Political parties which think they are going to win an election promote policies to attract voters and that they believe will be beneficial if implemented in government.
Political parties which think they are going to lose elections promote policies to lock in their core supporters.
Labour’s work and wages policy is one for losers.
The Otago Daily Times said legislating for higher wages is counter-productive:
That is because basic economics means money has to be earned. Printing money . . . or forcing businesses to pay staff more cannot lead, long term, to either more jobs or higher wages.
The bottom line is New Zealand and New Zealand businesses, in a highly competitive world, have to be profitable. It is they and, particularly the taxes paid by the staff they employ, that earn the money to support public servants, benefits and public services.

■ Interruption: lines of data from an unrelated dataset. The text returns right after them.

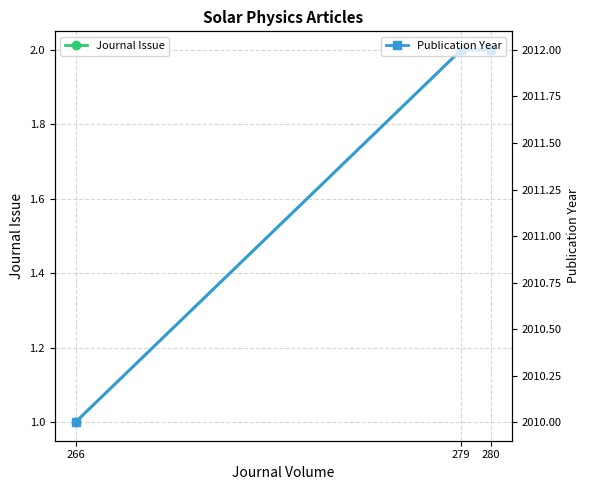

What is the sum of the Journal Issue values at 266 and 280?

3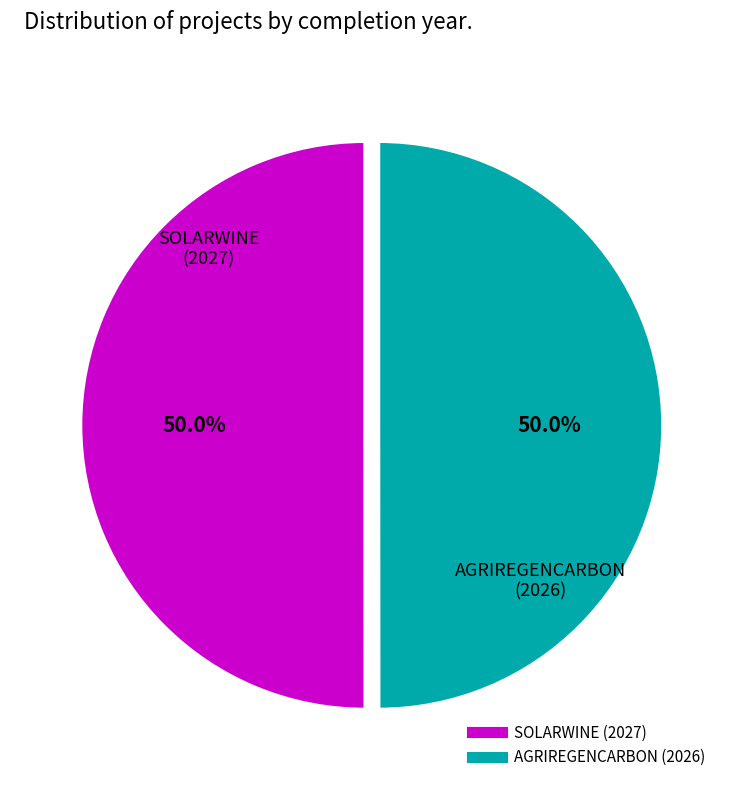

Combined, do AGRIREGENCARBON (2026) and SOLARWINE (2027) account for over 50%?

Yes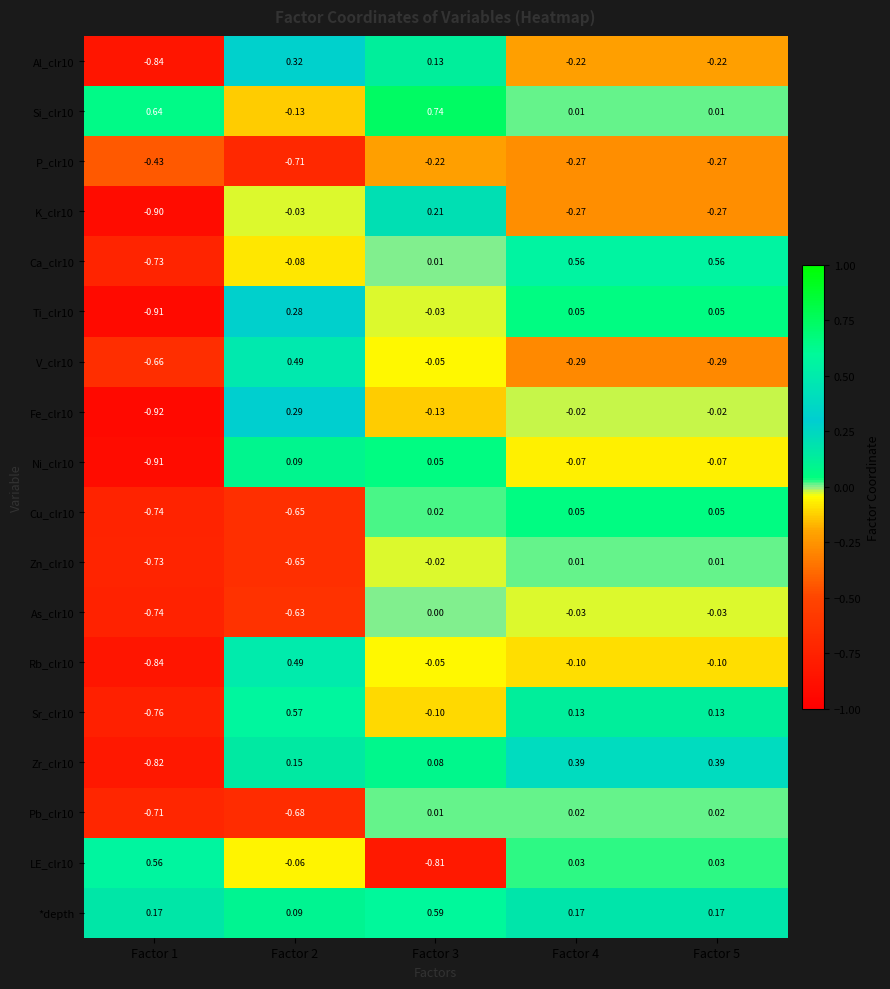

Which label corresponds to the largest value in the chart?

Factor 3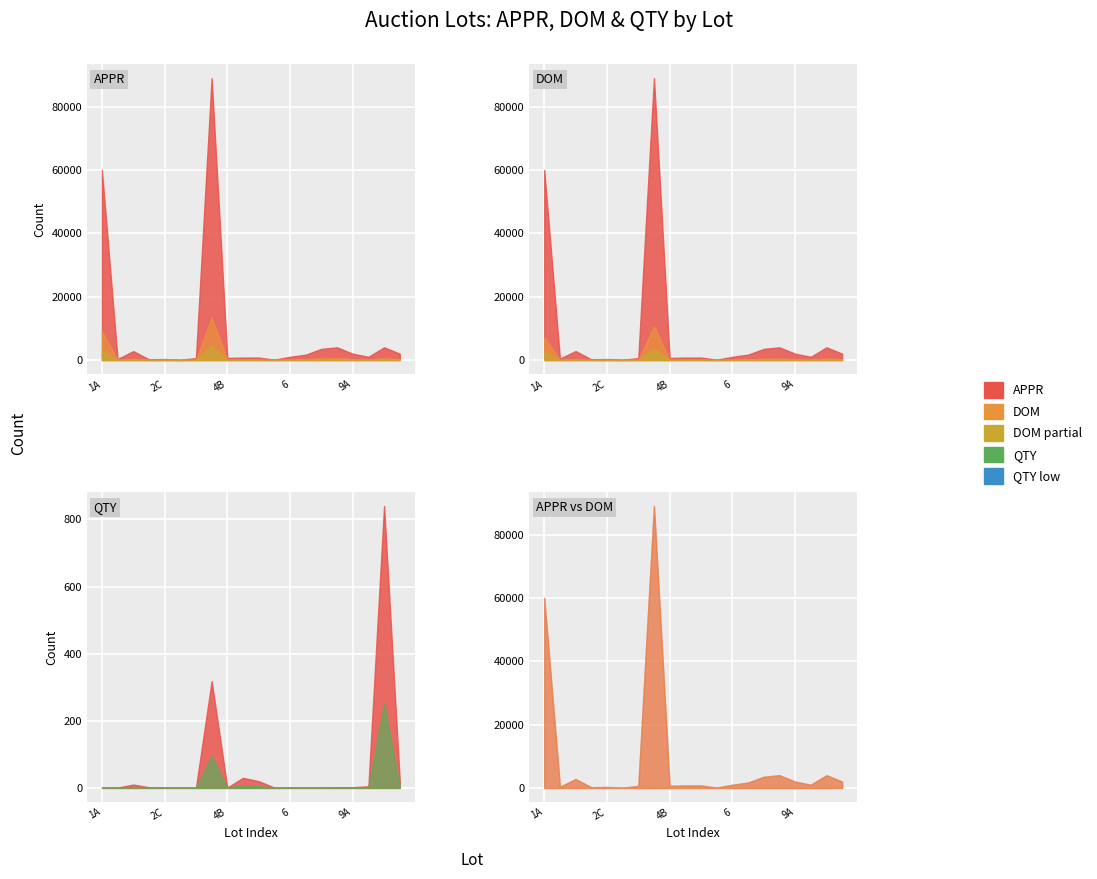

True or false: QTY and DOM cross at least once.

False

This fundamental truth has been fudged in the West for years, and we are all beginning to pay the price. Greece exemplifies the fool’s paradise.

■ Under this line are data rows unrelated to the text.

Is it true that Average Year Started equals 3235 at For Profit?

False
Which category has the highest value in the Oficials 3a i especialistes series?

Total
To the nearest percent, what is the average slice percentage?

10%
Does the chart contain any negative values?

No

Inefficiencies and dislocation from economic rules have placed that nation on the brink of defaulting on its debts. In essence, what applies to individuals applies to nations. Everybody and every country has to earn their living.
Thus, the productive sector must be fostered rather than hindered, a matter most obvious in export businesses.

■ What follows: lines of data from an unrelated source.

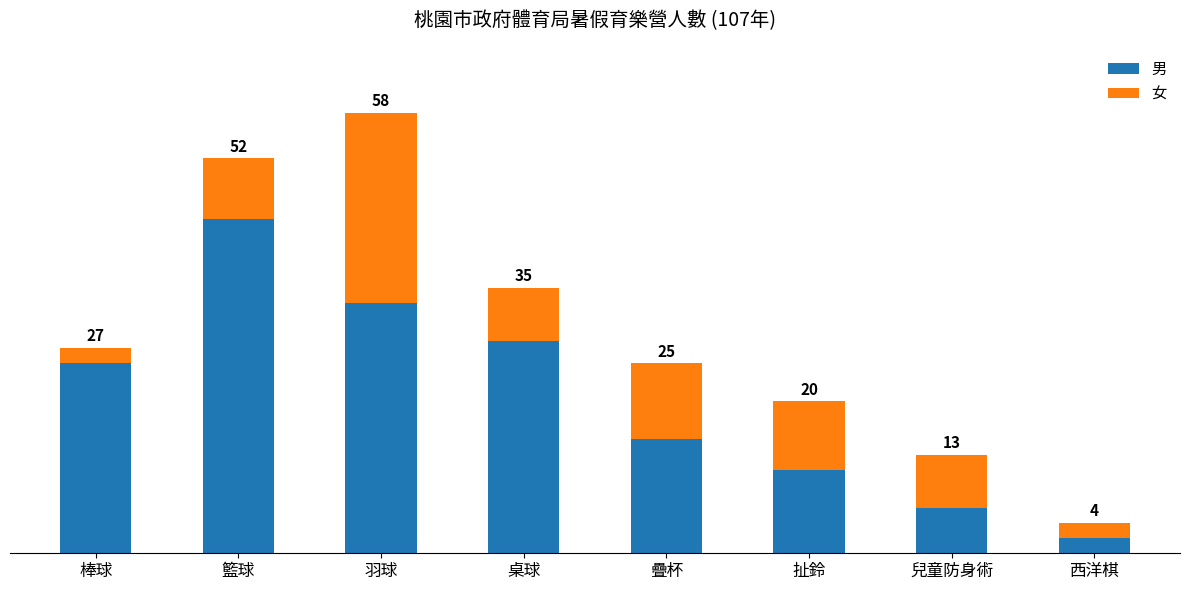

Is it true that 女 equals 7 at 兒童防身術?

True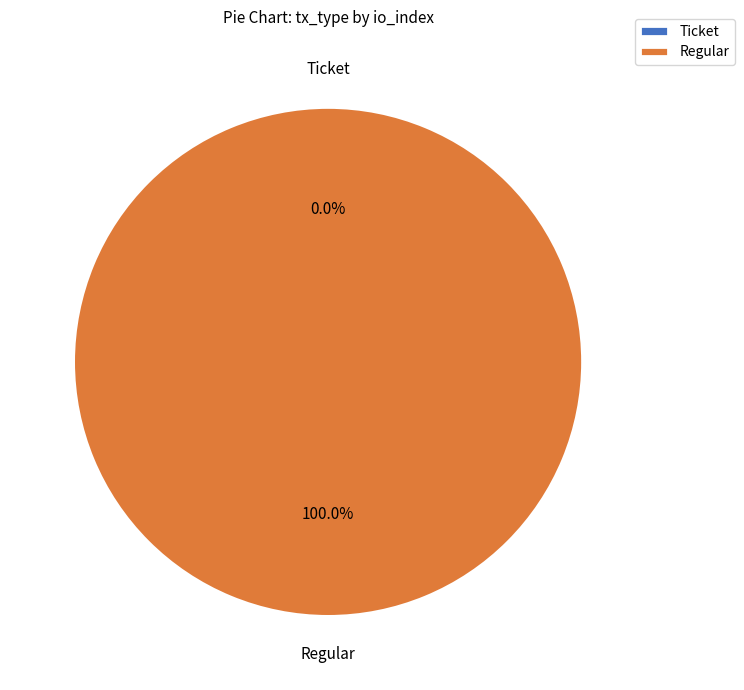

Between Regular (io_index=29) and Ticket (io_index=0), which is larger?

Regular (io_index=29)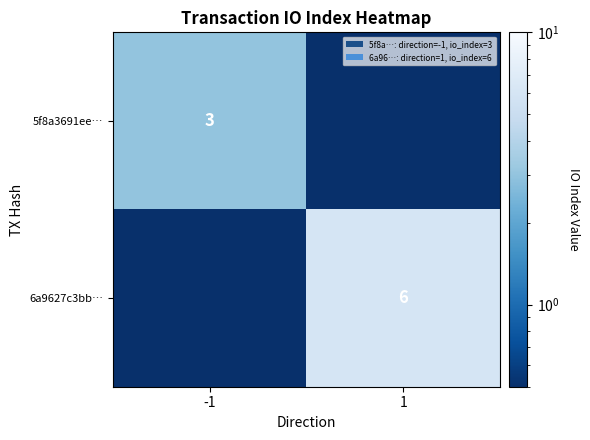

The 6a9627c3bb… series shows 6.0 at 1. True or false?

True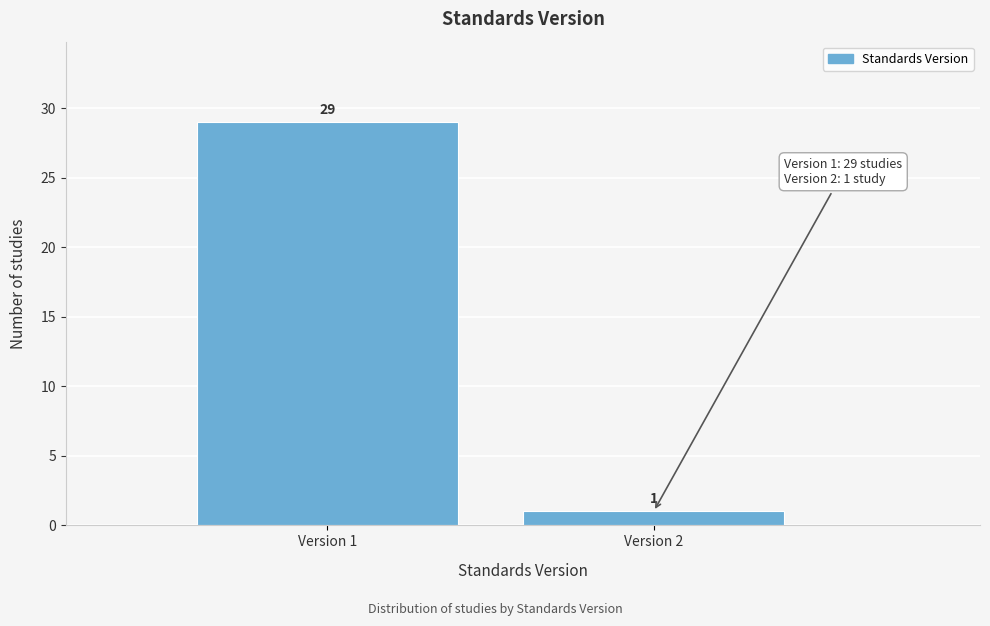

Reading right to left, extract all data points from this chart.

1	29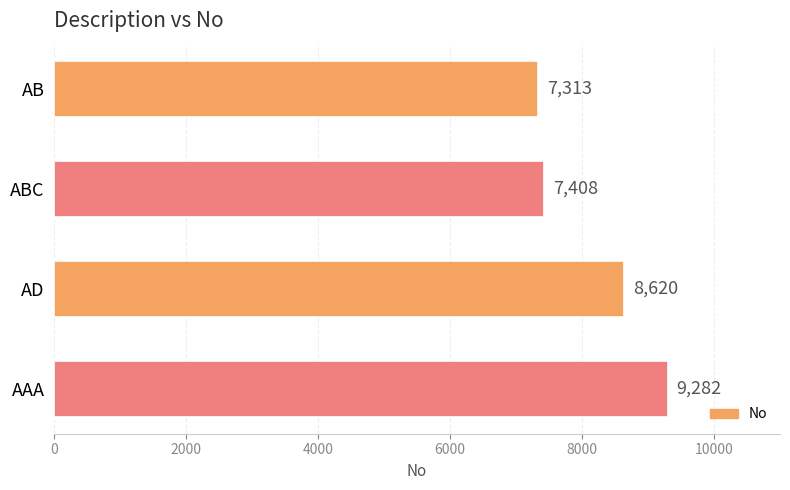

What is the difference between the maximum and second lowest values?

1874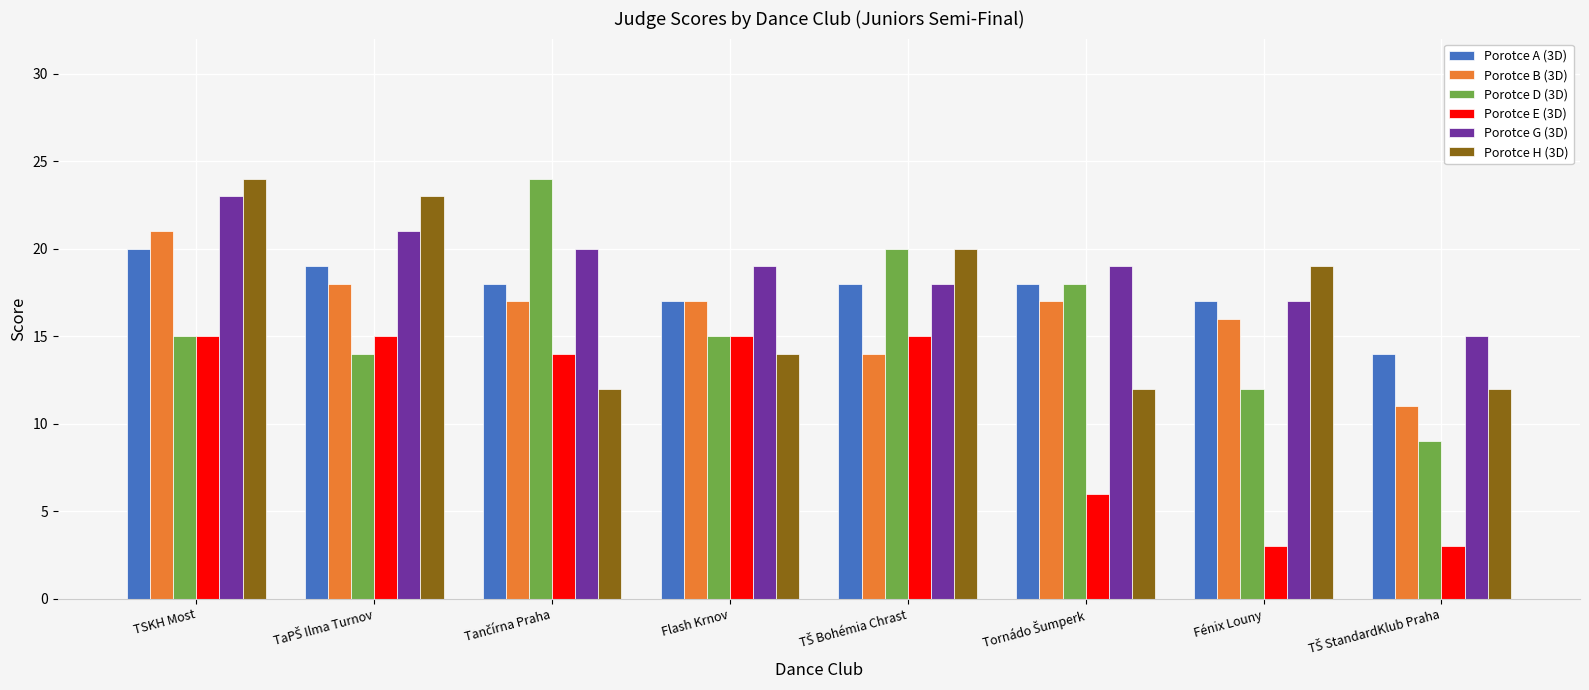

Which series has the largest range (max minus min)?

Porotce D (3D)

The Press says: it’s very unlikely the policy will boost economic performance and provide a better future for workers:
The policy’s strange mish-mash of bureaucratic centralised wage-setting, legislated higher minimum pay and repeal of some of the present Government’s liberalising workplace reforms has gruesome echoes of the unlovely 1970s. Far from being a forward-looking policy, as the Labour leader, Phil Goff, has declared it to be, it recalls policies long thought dead and buried. . .
According to Goff, the policy would help stem the flow of people to Australia. Given that the effect of much of it would be to price some jobs out of existence, quite how it would do this is unclear. Labour still does not appear to understand that it cannot legislate its way to prosperity. Introducing impediments to the creation of jobs or raising wages by legislative or administrative order will do nothing to close the wage gap with Australia and will, if anything, see more workers decamping for greener pastures elsewhere.
The Dominion Post says the policy is out of touch:
The consequence of hiking the minimum wage from $13 to $15 an hour, as Labour is proposing to do, will be to deny more unskilled young job seekers the opportunity to get a foot on the job ladder. The consequence of telling international film producers it is our way or the highway will be for them to pack their bags. And the consequence of requiring all employers in an industry to offer the same minimum set of terms and conditions will be to ship more jobs off overseas.
The only winners from Labour’s work and wages policy, unveiled on Tuesday, will be unions, which can expect a temporary increase in members and influence.
The NZ Herald says the policy revives the bad old days:
It will not be easy to take the Labour Party seriously at this election if it comes up with any more policy like the one announced on Tuesday. . .
The Labour Party would surely hesitate to propose this if there was much prospect of the party winning the election and having to put the policy into effect. Like one or two other planks in the party’s platform this year – notably the removal of GST on fresh fruit and vegetables – the policy is mainly interesting for what it says about Labour’s condition at present and how much younger members of the caucus have to learn.
This is a policy which would hinder the businesses which provide and create jobs. It’s a misguided attempt by a party trying to legislate its way to prosperity. It would help only unions and would not be considered if the party thought it had much prospect of putting it into effect.
The papers have given a concerted damning and deserved thumbs down to policy which would impose bureaucracy and cost on businesses at the expense of them and their employees.
It is not policy for workers.
It’s policy for losers and the unions on whose might and money they depend.